Sections 219 and 220, Criminal Code -- Criminal negligence causing death

219 (1) Every one is criminally negligent who
(a) in doing anything, or
(b) in omitting to do anything that it is his duty to do,
shows wanton or reckless disregard for the lives or safety of other persons.

(2) For the purposes of this section, duty means a duty imposed by law.

220 Every person who by criminal negligence causes death to another person is guilty of an indictable offence and liable
(a) where a firearm is used in the commission of the offence, to imprisonment for life and to a minimum punishment of imprisonment for a term of four years; and
(b) in any other case, to imprisonment for life.

Analysis and Director's Decision

The Complainant passed away on May 24, 2023, in St. Catharines. Because police had been called to the scene of the Complainant’s residence, where he was discovered in medical distress, the SIU was notified of the incident and initiated an investigation. The investigation is now concluded. On my assessment of the evidence, there are no reasonable grounds to believe that any NRPS officer committed a criminal offence in connection with the Complainant’s death.
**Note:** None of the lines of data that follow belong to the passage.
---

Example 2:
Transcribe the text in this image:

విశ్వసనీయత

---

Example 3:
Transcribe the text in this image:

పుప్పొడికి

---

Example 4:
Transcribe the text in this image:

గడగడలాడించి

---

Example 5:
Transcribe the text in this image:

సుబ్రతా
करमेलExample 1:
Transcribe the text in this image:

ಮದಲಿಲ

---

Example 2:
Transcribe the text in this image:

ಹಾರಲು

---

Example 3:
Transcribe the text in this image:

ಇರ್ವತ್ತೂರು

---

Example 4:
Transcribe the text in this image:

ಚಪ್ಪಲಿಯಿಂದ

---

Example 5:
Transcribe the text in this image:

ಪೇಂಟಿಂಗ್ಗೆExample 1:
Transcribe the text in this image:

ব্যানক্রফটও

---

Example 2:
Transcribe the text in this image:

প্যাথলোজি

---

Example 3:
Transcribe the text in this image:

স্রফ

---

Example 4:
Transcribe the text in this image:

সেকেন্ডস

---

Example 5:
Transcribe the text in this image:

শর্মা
The offences that arise for consideration are failure to provide the necessaries of life and criminal negligence causing death contrary to sections 215 and 220 of the Criminal Code, respectively. Both require something more than a simple want of care to give rise to liability. The former is predicated, in part, on conduct that amounts to a marked departure from the level of care that a reasonable person would have exercised in the circumstances. The latter is premised on even more egregious conduct that demonstrates a wanton or reckless disregard for the lives or safety of other persons. It is not made out unless the neglect constitutes a marked and substantial departure from a reasonable standard of care. In the instant case, the question is whether there was any want of care on the part of any of the involved NRPS officers, sufficiently serious to attract criminal sanction, that endangered the Complainant’s life or caused his death. In my view, there was not.
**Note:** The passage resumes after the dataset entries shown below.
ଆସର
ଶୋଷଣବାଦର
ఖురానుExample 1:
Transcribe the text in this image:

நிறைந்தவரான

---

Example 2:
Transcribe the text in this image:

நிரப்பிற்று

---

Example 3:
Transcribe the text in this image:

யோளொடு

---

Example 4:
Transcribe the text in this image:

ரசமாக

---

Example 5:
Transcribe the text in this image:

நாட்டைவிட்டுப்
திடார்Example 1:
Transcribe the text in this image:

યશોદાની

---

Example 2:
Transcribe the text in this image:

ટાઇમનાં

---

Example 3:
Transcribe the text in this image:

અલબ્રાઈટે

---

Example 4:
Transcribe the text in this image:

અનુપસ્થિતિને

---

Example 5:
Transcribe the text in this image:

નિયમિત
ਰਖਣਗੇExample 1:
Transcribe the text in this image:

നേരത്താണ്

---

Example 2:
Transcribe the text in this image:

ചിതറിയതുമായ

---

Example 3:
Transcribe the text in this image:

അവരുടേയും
There is no evidence that the officers on scene with the Complainant failed to comport themselves with due care and regard for his health and safety. They promptly appreciated that they were dealing with a medical issue, and refrained from intervening physically appreciating the risks that could entail and knowing the paramedics were moments away. When the paramedics arrived, the officers assisted in placing the Complainant on a stretcher so he could be taken to hospital as soon as possible. One of them – a former paramedic – also assisted with the Complainant’s medical care under direction by the attending paramedics. Officers also secured the Complainant’s arms to the stretcher railing, again at the direction of the paramedics. That action was meant to ensure that medical care would not be delayed because of interference caused by the Complainant’s agitation.

In the result, as I am satisfied that no NRPS officer transgressed the limits of care prescribed by the criminal law in their dealings with the Complainant, there is no basis for proceeding with charges in this case. The file is closed.

Date: September 20, 2023

Electronically approved by

Joseph Martino
Special Investigations Unit


  • 1) The following records contain sensitive personal information and are not being released pursuant to section 34(2) of the Special Investigations Unit Act, 2019. The material portions of the records are summarized below. [Back to text]


The signed English original report is authoritative, and any discrepancy between that report and the French and English online versions should be resolved in favour of the original English report.